THE great niece of a woman who died trying to secure universal suffrage has spoken of how that act profoundly affected her life on the centenary of women getting the vote.

Tracy Williams, of Steeple Ashton, happens to be a relation of Emily Wilding Davison, who died after throwing herself under the Kings horse at the Epsom Derby in 1913.

The manager of Trowbridge Oaks Care Home said that when she found out that she was related to the iconic figure at a young age, from that point onwards she was an avowed feminist.

“From a young age, my family told me about the importance of what she did and what the whole suffragette movement was about. I am proud to be related to her,” she said.

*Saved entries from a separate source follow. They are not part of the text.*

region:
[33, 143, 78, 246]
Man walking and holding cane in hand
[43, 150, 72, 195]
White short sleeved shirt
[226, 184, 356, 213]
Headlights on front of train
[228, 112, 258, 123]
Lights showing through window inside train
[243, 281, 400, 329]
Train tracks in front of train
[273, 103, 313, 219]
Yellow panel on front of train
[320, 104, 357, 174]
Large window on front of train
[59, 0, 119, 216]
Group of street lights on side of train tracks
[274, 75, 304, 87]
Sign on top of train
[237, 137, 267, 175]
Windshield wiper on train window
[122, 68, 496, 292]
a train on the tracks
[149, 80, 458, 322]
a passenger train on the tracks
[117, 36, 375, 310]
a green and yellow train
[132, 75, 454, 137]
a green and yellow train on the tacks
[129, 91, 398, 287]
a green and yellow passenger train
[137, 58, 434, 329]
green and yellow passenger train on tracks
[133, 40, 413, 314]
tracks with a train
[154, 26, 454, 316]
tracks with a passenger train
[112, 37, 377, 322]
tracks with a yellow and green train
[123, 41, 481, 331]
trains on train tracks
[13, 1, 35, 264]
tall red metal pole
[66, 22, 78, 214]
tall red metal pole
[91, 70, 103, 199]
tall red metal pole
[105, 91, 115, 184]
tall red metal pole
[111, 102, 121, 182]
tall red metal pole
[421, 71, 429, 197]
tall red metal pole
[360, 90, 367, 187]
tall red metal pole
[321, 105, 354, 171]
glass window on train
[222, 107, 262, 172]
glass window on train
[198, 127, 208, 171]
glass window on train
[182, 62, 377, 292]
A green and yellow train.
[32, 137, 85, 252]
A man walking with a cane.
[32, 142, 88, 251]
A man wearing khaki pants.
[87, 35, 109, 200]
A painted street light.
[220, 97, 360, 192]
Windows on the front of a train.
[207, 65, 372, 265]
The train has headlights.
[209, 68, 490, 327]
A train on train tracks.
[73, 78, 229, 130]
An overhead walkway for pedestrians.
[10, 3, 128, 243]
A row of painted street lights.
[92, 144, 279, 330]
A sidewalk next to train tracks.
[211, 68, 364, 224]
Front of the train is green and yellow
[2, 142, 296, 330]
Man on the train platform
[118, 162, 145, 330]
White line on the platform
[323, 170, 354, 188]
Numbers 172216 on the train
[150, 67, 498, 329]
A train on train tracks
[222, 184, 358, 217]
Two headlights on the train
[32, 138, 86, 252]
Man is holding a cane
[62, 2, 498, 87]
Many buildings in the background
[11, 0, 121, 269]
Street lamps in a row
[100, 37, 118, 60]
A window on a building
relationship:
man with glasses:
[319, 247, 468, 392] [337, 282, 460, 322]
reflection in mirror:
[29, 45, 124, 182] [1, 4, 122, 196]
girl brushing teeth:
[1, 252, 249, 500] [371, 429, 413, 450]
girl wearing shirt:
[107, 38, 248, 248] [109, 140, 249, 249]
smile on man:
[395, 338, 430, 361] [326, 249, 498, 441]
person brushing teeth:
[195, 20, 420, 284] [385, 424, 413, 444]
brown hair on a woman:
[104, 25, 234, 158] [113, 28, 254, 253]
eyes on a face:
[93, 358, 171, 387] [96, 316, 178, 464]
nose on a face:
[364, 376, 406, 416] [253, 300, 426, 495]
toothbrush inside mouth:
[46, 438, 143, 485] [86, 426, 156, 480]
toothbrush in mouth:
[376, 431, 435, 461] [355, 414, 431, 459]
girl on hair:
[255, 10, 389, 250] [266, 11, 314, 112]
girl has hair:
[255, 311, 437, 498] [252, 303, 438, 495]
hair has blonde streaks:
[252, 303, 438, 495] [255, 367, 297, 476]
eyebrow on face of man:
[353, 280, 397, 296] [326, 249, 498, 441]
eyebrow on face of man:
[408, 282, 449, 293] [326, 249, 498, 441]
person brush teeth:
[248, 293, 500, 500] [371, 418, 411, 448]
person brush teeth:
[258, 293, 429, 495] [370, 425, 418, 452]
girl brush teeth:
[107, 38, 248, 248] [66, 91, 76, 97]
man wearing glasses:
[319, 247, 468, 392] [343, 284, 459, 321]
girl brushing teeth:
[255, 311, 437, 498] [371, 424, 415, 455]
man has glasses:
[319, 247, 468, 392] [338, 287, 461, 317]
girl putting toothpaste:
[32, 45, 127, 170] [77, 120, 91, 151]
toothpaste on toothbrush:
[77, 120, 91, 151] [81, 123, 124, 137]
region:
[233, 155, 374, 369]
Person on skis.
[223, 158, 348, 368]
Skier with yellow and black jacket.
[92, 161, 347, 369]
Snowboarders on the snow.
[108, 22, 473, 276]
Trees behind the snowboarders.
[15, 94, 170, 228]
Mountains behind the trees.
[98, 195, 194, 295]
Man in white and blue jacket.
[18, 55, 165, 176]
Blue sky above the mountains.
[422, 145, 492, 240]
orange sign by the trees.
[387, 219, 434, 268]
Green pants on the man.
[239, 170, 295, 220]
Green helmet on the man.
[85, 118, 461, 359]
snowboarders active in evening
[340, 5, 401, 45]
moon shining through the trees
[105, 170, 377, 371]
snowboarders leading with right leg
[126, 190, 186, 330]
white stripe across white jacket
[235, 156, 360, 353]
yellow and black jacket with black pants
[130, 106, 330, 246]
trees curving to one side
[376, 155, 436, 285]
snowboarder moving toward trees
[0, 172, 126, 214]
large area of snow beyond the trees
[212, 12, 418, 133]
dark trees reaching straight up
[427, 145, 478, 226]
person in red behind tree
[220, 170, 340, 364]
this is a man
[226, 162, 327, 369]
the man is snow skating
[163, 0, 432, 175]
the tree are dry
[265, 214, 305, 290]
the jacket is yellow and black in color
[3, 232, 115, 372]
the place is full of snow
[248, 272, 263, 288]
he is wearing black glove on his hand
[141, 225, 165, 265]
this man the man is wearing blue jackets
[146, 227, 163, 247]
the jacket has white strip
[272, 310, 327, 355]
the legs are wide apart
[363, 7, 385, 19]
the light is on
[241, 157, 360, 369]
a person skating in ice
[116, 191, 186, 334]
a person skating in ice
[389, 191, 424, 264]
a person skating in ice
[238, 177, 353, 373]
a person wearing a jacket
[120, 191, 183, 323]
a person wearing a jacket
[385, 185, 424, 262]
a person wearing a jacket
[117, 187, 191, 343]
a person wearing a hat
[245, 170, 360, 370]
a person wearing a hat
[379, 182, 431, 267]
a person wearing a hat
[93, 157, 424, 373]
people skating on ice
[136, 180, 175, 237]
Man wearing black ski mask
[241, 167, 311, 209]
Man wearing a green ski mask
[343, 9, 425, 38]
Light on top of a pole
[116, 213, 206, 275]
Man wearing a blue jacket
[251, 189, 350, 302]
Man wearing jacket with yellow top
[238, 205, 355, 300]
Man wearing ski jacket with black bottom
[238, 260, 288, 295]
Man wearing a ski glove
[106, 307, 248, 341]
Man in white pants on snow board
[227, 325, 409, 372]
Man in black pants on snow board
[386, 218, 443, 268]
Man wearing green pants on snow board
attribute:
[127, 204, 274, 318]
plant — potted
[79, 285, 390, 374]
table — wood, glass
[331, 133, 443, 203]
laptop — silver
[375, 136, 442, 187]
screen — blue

“Even though she died before women got the vote, I think she would be proud to see how far the movement has come.

“What she did for women everywhere has had a hugely positive impact in society.

“100 years after she died, me and my daughter we went to her grave in Morpeth, Northumberland, and they unveiled a plaque there which was lovely.

“Apparently my great grandfather was at her funeral but I do not know of any other family saying they met her or anything.”

At her work place, Mrs Williams says she tells her colleagues about what she did and how important it is to vote.

“Even if you may feel disenchanted with politicians, it is so important to vote. Emily died for the very right to get the vote and I feel honoured to say I was related to her,” she said.

“I have been a nurse for 39 years and at Trowbridge Oaks for 21 years and I tell people how important voting is and this little bombshell I have.”